Please copy the lines below exactly, from the first one through the line showing "Jose Urena (R)".

ENTRIES SHOWN START

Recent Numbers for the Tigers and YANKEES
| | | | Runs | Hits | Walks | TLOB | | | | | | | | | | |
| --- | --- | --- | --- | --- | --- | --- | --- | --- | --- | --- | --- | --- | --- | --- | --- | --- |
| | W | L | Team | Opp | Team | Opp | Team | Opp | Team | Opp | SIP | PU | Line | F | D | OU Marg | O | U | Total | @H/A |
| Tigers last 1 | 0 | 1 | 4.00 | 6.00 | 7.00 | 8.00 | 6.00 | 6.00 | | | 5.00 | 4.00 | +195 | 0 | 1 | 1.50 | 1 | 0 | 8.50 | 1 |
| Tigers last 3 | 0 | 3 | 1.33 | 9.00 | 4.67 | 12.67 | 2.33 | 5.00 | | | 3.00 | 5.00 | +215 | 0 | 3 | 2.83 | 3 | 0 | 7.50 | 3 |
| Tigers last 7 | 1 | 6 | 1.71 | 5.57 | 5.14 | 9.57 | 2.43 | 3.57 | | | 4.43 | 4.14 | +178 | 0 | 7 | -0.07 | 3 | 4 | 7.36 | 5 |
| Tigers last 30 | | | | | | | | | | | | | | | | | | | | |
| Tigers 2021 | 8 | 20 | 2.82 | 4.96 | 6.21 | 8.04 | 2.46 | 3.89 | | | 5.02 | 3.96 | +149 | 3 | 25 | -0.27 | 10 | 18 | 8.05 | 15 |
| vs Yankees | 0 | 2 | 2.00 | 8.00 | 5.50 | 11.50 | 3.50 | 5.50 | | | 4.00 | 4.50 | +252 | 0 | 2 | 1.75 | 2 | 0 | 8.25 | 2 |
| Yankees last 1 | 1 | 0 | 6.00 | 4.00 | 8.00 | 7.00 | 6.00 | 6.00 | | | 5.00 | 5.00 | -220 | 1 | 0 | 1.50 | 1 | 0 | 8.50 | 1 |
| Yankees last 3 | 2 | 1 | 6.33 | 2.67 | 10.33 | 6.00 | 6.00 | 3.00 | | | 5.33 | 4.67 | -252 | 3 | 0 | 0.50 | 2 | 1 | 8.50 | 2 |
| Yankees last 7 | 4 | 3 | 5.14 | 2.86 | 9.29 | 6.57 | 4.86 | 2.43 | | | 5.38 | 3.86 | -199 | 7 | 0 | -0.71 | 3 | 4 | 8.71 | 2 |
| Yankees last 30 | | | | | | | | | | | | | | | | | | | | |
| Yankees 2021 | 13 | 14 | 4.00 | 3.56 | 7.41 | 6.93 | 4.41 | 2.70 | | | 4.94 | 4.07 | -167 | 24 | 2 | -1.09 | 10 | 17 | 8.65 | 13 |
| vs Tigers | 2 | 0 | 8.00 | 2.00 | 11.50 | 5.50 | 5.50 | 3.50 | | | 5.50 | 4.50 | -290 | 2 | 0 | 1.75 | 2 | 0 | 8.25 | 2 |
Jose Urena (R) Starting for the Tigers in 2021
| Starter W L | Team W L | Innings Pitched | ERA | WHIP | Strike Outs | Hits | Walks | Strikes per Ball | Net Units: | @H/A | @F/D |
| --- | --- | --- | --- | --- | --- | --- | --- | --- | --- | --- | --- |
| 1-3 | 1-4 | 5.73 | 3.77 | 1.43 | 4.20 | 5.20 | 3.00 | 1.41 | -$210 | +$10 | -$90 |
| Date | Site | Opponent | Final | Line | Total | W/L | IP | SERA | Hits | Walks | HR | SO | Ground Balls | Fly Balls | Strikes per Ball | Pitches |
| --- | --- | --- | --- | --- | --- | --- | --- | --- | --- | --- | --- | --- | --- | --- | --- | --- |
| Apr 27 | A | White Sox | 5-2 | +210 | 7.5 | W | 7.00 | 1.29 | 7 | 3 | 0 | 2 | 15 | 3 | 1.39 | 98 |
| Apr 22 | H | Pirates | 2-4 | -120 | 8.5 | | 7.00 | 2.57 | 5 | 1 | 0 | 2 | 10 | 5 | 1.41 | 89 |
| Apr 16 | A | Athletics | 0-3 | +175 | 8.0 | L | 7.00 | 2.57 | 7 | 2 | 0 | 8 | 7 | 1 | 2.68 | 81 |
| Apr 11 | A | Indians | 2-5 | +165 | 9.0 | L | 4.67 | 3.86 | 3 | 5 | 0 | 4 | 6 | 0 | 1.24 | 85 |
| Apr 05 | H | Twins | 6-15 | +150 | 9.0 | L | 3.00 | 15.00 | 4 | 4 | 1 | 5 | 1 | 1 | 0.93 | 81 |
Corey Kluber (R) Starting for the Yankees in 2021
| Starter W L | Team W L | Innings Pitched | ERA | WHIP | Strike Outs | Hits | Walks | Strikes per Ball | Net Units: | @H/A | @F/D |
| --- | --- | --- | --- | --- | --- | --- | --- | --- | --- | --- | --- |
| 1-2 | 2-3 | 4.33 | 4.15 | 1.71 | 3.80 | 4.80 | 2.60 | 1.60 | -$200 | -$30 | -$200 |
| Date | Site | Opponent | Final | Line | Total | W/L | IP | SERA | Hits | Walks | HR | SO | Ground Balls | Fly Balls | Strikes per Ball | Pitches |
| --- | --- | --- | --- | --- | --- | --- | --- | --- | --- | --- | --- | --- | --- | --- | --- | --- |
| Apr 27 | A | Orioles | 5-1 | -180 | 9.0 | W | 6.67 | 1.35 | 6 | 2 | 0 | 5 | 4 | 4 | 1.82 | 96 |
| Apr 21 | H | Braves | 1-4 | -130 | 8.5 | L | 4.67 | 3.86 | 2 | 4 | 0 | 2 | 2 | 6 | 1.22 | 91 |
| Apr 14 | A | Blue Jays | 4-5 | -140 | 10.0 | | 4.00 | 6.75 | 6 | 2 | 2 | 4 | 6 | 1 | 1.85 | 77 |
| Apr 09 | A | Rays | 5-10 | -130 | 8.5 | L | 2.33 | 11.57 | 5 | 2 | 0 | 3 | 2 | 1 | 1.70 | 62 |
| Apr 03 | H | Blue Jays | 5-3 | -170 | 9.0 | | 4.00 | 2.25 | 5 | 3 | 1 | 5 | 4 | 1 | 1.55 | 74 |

ENTRIES SHOWN END

■ **SOLVED PROBLEM**:
Recent Numbers for the Tigers and YANKEES
| | | | Runs | Hits | Walks | TLOB | | | | | | | | | | |
| --- | --- | --- | --- | --- | --- | --- | --- | --- | --- | --- | --- | --- | --- | --- | --- | --- |
| | W | L | Team | Opp | Team | Opp | Team | Opp | Team | Opp | SIP | PU | Line | F | D | OU Marg | O | U | Total | @H/A |
| Tigers last 1 | 0 | 1 | 4.00 | 6.00 | 7.00 | 8.00 | 6.00 | 6.00 | | | 5.00 | 4.00 | +195 | 0 | 1 | 1.50 | 1 | 0 | 8.50 | 1 |
| Tigers last 3 | 0 | 3 | 1.33 | 9.00 | 4.67 | 12.67 | 2.33 | 5.00 | | | 3.00 | 5.00 | +215 | 0 | 3 | 2.83 | 3 | 0 | 7.50 | 3 |
| Tigers last 7 | 1 | 6 | 1.71 | 5.57 | 5.14 | 9.57 | 2.43 | 3.57 | | | 4.43 | 4.14 | +178 | 0 | 7 | -0.07 | 3 | 4 | 7.36 | 5 |
| Tigers last 30 | | | | | | | | | | | | | | | | | | | | |
| Tigers 2021 | 8 | 20 | 2.82 | 4.96 | 6.21 | 8.04 | 2.46 | 3.89 | | | 5.02 | 3.96 | +149 | 3 | 25 | -0.27 | 10 | 18 | 8.05 | 15 |
| vs Yankees | 0 | 2 | 2.00 | 8.00 | 5.50 | 11.50 | 3.50 | 5.50 | | | 4.00 | 4.50 | +252 | 0 | 2 | 1.75 | 2 | 0 | 8.25 | 2 |
| Yankees last 1 | 1 | 0 | 6.00 | 4.00 | 8.00 | 7.00 | 6.00 | 6.00 | | | 5.00 | 5.00 | -220 | 1 | 0 | 1.50 | 1 | 0 | 8.50 | 1 |
| Yankees last 3 | 2 | 1 | 6.33 | 2.67 | 10.33 | 6.00 | 6.00 | 3.00 | | | 5.33 | 4.67 | -252 | 3 | 0 | 0.50 | 2 | 1 | 8.50 | 2 |
| Yankees last 7 | 4 | 3 | 5.14 | 2.86 | 9.29 | 6.57 | 4.86 | 2.43 | | | 5.38 | 3.86 | -199 | 7 | 0 | -0.71 | 3 | 4 | 8.71 | 2 |
| Yankees last 30 | | | | | | | | | | | | | | | | | | | | |
| Yankees 2021 | 13 | 14 | 4.00 | 3.56 | 7.41 | 6.93 | 4.41 | 2.70 | | | 4.94 | 4.07 | -167 | 24 | 2 | -1.09 | 10 | 17 | 8.65 | 13 |
| vs Tigers | 2 | 0 | 8.00 | 2.00 | 11.50 | 5.50 | 5.50 | 3.50 | | | 5.50 | 4.50 | -290 | 2 | 0 | 1.75 | 2 | 0 | 8.25 | 2 |
Jose Urena (R) Starting for the Tigers in 2021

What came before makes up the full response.